[Document text]
Start of Block

Says Companies Are Already Starting To Downsize Anticipating
Austerity Budgets
In a statement released shortly after the President rolled out
his FY2013 budget outline, AIA president Marion Blakey released a
statement calling the budget a "direct hit" on American aerospace
and defense workers. She says the result of the approximately $487
billion, ten-year cut to the defense budget alone, buying power to
procure technologies that fuel U.S. military strength will be
reduced in 2013 by approximately $20 billion.
"The American warfighter and our national security are not the
only victims of this first, drastic result of the 2011 Budget
Control Act," Blakey (pictured) said. "The budget released
today (Monday) takes direct aim at the first wave of 350,000
aerospace and defense workers who will be out of work if Congress
does not find a solution to the sequestration trigger being pulled
in 321 days. In the mean time, hundreds of companies that together
form the "defense industrial base" have already begun to downsize
in response to the cuts already enacted."

End of Block

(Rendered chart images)

Start of Block

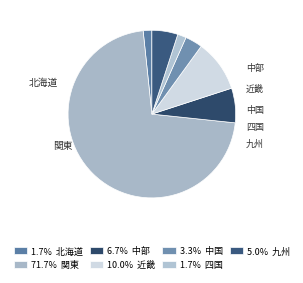

Combined, do 関東 and 四国 account for over 50%?

Yes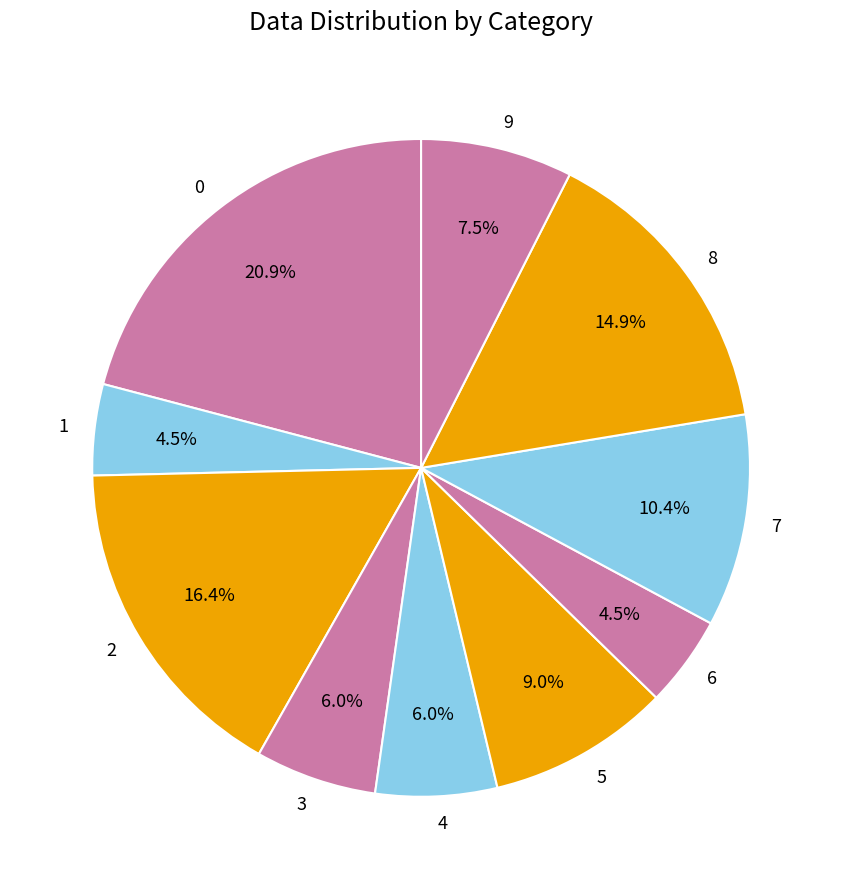

Is it true that 7 is 23% of the pie?

False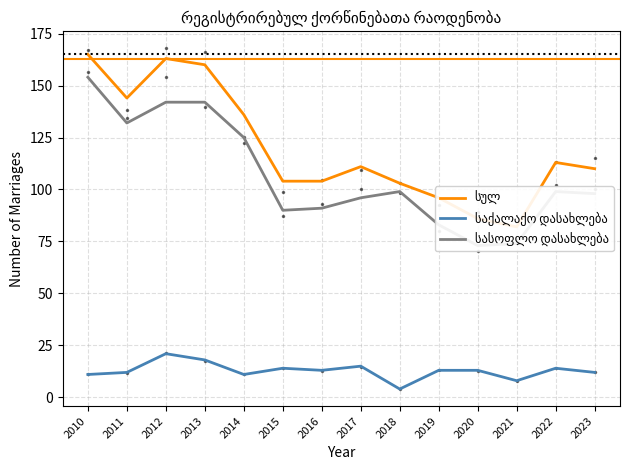

True or false: საქალაქო დასახლება and სასოფლო დასახლება cross at least once.

False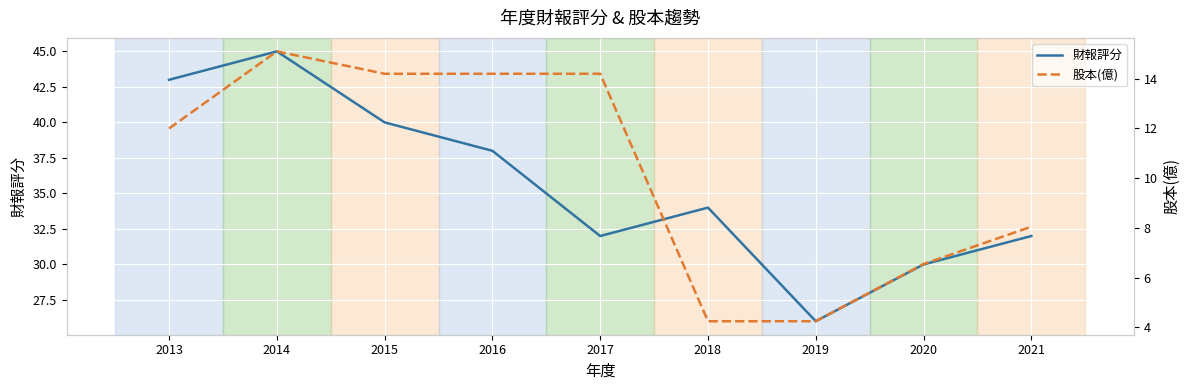

Rank the series by their maximum value, from lowest to highest.

股本(億), 財報評分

End of Block

[What you are asked to do] Please retype the whole article on the defense budget cuts, word for word.

[Solved exercise]
Says Companies Are Already Starting To Downsize Anticipating
Austerity Budgets
In a statement released shortly after the President rolled out
his FY2013 budget outline, AIA president Marion Blakey released a
statement calling the budget a "direct hit" on American aerospace
and defense workers. She says the result of the approximately $487
billion, ten-year cut to the defense budget alone, buying power to
procure technologies that fuel U.S. military strength will be
reduced in 2013 by approximately $20 billion.
"The American warfighter and our national security are not the
only victims of this first, drastic result of the 2011 Budget
Control Act," Blakey (pictured) said. "The budget released
today (Monday) takes direct aim at the first wave of 350,000
aerospace and defense workers who will be out of work if Congress
does not find a solution to the sequestration trigger being pulled
in 321 days. In the mean time, hundreds of companies that together
form the "defense industrial base" have already begun to downsize
in response to the cuts already enacted."